Do not let your mind be troubled over anything that shall happen to me in this world. Nothing can come but what God wills. And I am very sure that whatever that be, however bad it may seem, it shall indeed be the best. – Thomas More’s last letter to Margaret (Meg)

Today, St Thomas More and his fellow martyr Bishop John Fisher (the former tutor of Henry VIII; killed on 22 June) are commemorated by the Anglican church as saints, being martyrs of conscience. The Anglican writer Jonathan Swift (author of Gulliver’s Travels) wrote that Thomas More was “a person of the greatest virtue this kingdom ever produced”. The Anglican priest and poet John Donne described him as “a man of the most tender and delicate conscience that the world saw since Augustine.”

Thomas More continues to be a model of prayer, inner strength and faith for us today. He is a patron saint of adopted children, widowers, large families, civil servants, politicians and lawyers. Although he had to abide by his conscience and sacrifice his earthly fatherhood, his courageous witness to God’s truth made him a steadfast spiritual father for time immemorial.

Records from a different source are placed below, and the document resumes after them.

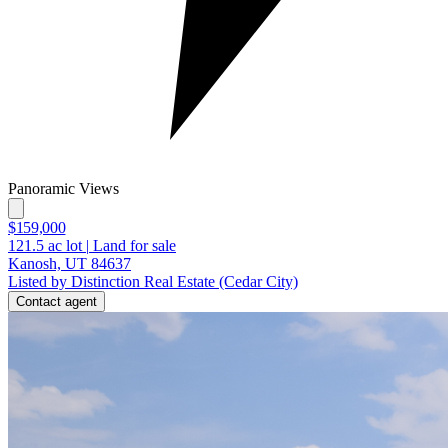
Panoramic Views
$159,000
121.5
ac lot
|
Land for sale
Kanosh, UT 84637
Listed by Distinction Real Estate (Cedar City)
Contact agent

A Prayer by Saint Thomas More

Grant me, O Lord, good digestion,
and also something to digest.
Grant me a healthy body,
and the necessary good humour to maintain it.
Grant me a simple soul
that knows to treasure all that is good
and that doesn’t frighten easily at the sight of evil,
but rather finds the means to put things back in their place.
Give me a soul that knows not
boredom, grumblings, sighs and laments,
nor excess of stress,
because of that obstructing thing called “I”.
Grant me, O Lord, a sense of good humour.
Allow me the grace to be able to take a joke
to discover in life a bit of joy,
and to be able to share it with others.